Pew’s study will showcase communities “from the Florida Everglades to northern Alaska. Western North Carolina is one of them,” said Jeff Whetstone, a Chattanooga, TN, oral historian hired by the Duke University Center for Documentary Studies to document the Small Towns Project for “Solutions.”
Whetstone spent March 12, his first day on the job, at the last in a series of eight Leadership Development Initiative (LDI) training sessions HandMade and the North Carolina Institute of Government have co-sponsored during the last year to help residents of Andrews, Bakersville, Chimney Rock, Mars Hill, Robbinsville, and West Jefferson organize, plan, implement and “grow” projects aimed at revitalizing their communities.
Whetstone plans to visit all the communities involved in the Small Towns Project, including the communities (Bryson City, Hayesville, Dillsboro, Marshall, Crossnore, Jefferson and Todd) joining the project this year. But the final case study will focus on “one or two” places, he said.
The end result will include several components: a “200-plus page book,” a “CD with voices,” and a photo/voice exhibit. In addition, the communities upon which the study focuses will receive a permanent exhibit for installation at the place of their choice, he said.
“Growing a project” including celebrating a completed task and building your team to include new people for the next community effort — provided an appropriate ending for the series of training sessions because revitalizing a community is an on-going process, the Institute of Government’s Anne Davidson explained.
The “grow” step “is often skipped — except by towns that are really successful,” she said. Yet it’s important, because “if you evaluate the process you’ve just gone through, you can use that evaluation to generate funding for future projects. It gives you a chance to brag a little — to have a little fun. And if you don’t start thinking about how to train others, you will drop in your tracks.”
So how, exactly, do you go about building effective teams, avoiding burnout, maintaining a high energy level? Providing some answers to those questions was J. Mark Wilson, resource coordinator for the Great River Development Corporation in West Kentucky, who led lively morning and afternoon sessions on effective team-building that began with a pile of lumber on the floor.
Clad in a sweater, jeans, and cowboy boots — the better to illustrate a point about not boxing in your thinking by making the “ordinary assumptions” (that training sessions should be led by someone wearing a suit, for instance) — Wilson distributed the boards to trainees.
As he reviewed the “foundational features” of team building (trust, talent, and technique), and its “philosophical pillars” (realization of individuality, recognition of stated mission, resilience in difficulty, resolve to complete the task, and rest at its conclusion), the once haphazardly-piled wood was reorganized into a building, with foundation, supports, and roof.

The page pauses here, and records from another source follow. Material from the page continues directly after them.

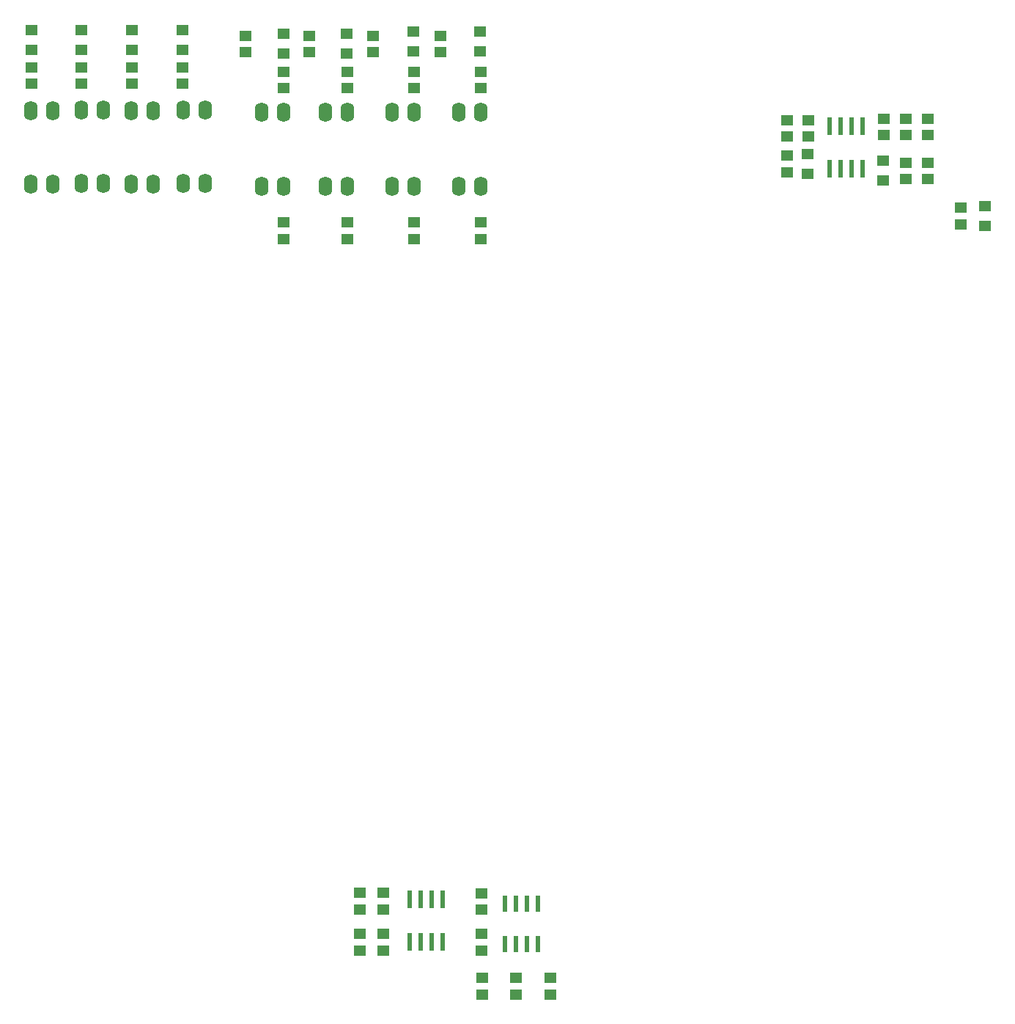
<source format=gtp>
G04 Layer_Color=8421504*
%FSTAX24Y24*%
%MOIN*%
G70*
G01*
G75*
%ADD10R,0.0551X0.0472*%
%ADD11R,0.0550X0.0500*%
%ADD12O,0.0630X0.0886*%
G04:AMPARAMS|DCode=13|XSize=77.6mil|YSize=23.2mil|CornerRadius=2.9mil|HoleSize=0mil|Usage=FLASHONLY|Rotation=90.000|XOffset=0mil|YOffset=0mil|HoleType=Round|Shape=RoundedRectangle|*
%AMROUNDEDRECTD13*
21,1,0.0776,0.0174,0,0,90.0*
21,1,0.0718,0.0232,0,0,90.0*
1,1,0.0058,0.0087,0.0359*
1,1,0.0058,0.0087,-0.0359*
1,1,0.0058,-0.0087,-0.0359*
1,1,0.0058,-0.0087,0.0359*
%
%ADD13ROUNDEDRECTD13*%
%ADD14R,0.0220X0.0780*%
D10*
X053913Y10112D02*
D03*
Y100372D02*
D03*
X054906Y100376D02*
D03*
Y101124D02*
D03*
Y098368D02*
D03*
Y099116D02*
D03*
X049512Y098688D02*
D03*
Y099436D02*
D03*
X055932Y10112D02*
D03*
Y100372D02*
D03*
Y099112D02*
D03*
Y098364D02*
D03*
X029512Y095651D02*
D03*
Y096399D02*
D03*
Y102502D02*
D03*
Y10325D02*
D03*
X035575Y095651D02*
D03*
Y096399D02*
D03*
Y102502D02*
D03*
Y10325D02*
D03*
X02778Y104127D02*
D03*
Y104875D02*
D03*
X033764Y104127D02*
D03*
Y104875D02*
D03*
X026599Y095651D02*
D03*
Y096399D02*
D03*
Y102502D02*
D03*
Y10325D02*
D03*
X032544Y095651D02*
D03*
Y096399D02*
D03*
Y102502D02*
D03*
Y10325D02*
D03*
X024866Y104127D02*
D03*
Y104875D02*
D03*
X030693Y104127D02*
D03*
Y104875D02*
D03*
X022032Y102699D02*
D03*
Y103447D02*
D03*
X0197Y103443D02*
D03*
Y102695D02*
D03*
X017417Y103443D02*
D03*
Y102695D02*
D03*
X015134Y103443D02*
D03*
Y102695D02*
D03*
X057417Y097065D02*
D03*
Y096317D02*
D03*
X049529Y101045D02*
D03*
Y100297D02*
D03*
X050474Y101045D02*
D03*
Y100297D02*
D03*
X030077Y063325D02*
D03*
Y064073D02*
D03*
X03114Y063325D02*
D03*
Y064073D02*
D03*
X031146Y065179D02*
D03*
Y065927D02*
D03*
X030073Y065179D02*
D03*
Y065927D02*
D03*
X035631Y065926D02*
D03*
Y065178D02*
D03*
X035629Y063325D02*
D03*
Y064073D02*
D03*
X035634Y061321D02*
D03*
Y062069D02*
D03*
X037189Y061321D02*
D03*
Y062069D02*
D03*
X038764Y061321D02*
D03*
Y062069D02*
D03*
D11*
X053888Y098307D02*
D03*
Y099207D02*
D03*
X050455Y098622D02*
D03*
Y099522D02*
D03*
X035552Y104173D02*
D03*
Y105073D02*
D03*
X026624Y104061D02*
D03*
Y104961D02*
D03*
X03252Y104173D02*
D03*
Y105073D02*
D03*
X022009Y104257D02*
D03*
Y105157D02*
D03*
X019724Y104257D02*
D03*
Y105157D02*
D03*
X017402Y104257D02*
D03*
Y105157D02*
D03*
X015157Y104257D02*
D03*
Y105157D02*
D03*
X029489Y104061D02*
D03*
Y104961D02*
D03*
X058504Y096255D02*
D03*
Y097155D02*
D03*
D12*
X028516Y101398D02*
D03*
X029516D02*
D03*
Y098051D02*
D03*
X028516D02*
D03*
X034579Y101398D02*
D03*
X035579D02*
D03*
Y098051D02*
D03*
X034579D02*
D03*
X025602Y101398D02*
D03*
X026602D02*
D03*
Y098051D02*
D03*
X025602D02*
D03*
X031547Y101398D02*
D03*
X032547D02*
D03*
Y098051D02*
D03*
X031547D02*
D03*
X023059Y098169D02*
D03*
X022059D02*
D03*
Y101516D02*
D03*
X023059D02*
D03*
X020697Y09813D02*
D03*
X019697D02*
D03*
Y101476D02*
D03*
X020697D02*
D03*
X018413Y098169D02*
D03*
X017413D02*
D03*
Y101516D02*
D03*
X018413D02*
D03*
X01613Y09813D02*
D03*
X01513D02*
D03*
Y101476D02*
D03*
X01613D02*
D03*
D13*
X051455Y098829D02*
D03*
X051955D02*
D03*
X052455D02*
D03*
X052955D02*
D03*
Y100778D02*
D03*
X052455D02*
D03*
X051955D02*
D03*
X051455D02*
D03*
X03236Y065659D02*
D03*
X03286D02*
D03*
X03336D02*
D03*
X03386D02*
D03*
Y063711D02*
D03*
X03336D02*
D03*
X03286D02*
D03*
X03236D02*
D03*
D14*
X036691Y065458D02*
D03*
X037191D02*
D03*
X037691D02*
D03*
X038191D02*
D03*
Y063598D02*
D03*
X037691D02*
D03*
X037191D02*
D03*
X036691D02*
D03*
M02*

</source>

In an exercise illustrating three kinds of team members, Bakersville’s Bob Hensley tried to toss grapes into a plastic cup. A “complacent” team member leaves the cup on the floor. The “contrary” member picks the cup up — and dodges the tossed grapes. The “cooperative” member moves the cup to catch the grapes, no matter how off the mark the throw.
Attending a Small Towns Project session for the first time was Joe Morgan of Todd. Owner of the Todd General Store, unofficial “mayor” of the unincorporated community and founder of its active Ruritan Club. “There’s a sense of community in Todd that can’t be beat,” said consultant Mikki Sager, who introduced Morgan. One of Todd’s goals is to get the buildings in the heart of the community registered as a National Historic District.
Todd residents “have been watching the way the Small Towns Project has helped West Jefferson. We know what can be accomplished, and look forward to our resource team visit on April 5 and 6,” Morgan said.
Also attending her first meeting was Pat Cabe, who will administer the Small Towns Project for HandMade. Cabe joined the HandMade staff on Feb. 1 as head of its Community Development Corporation.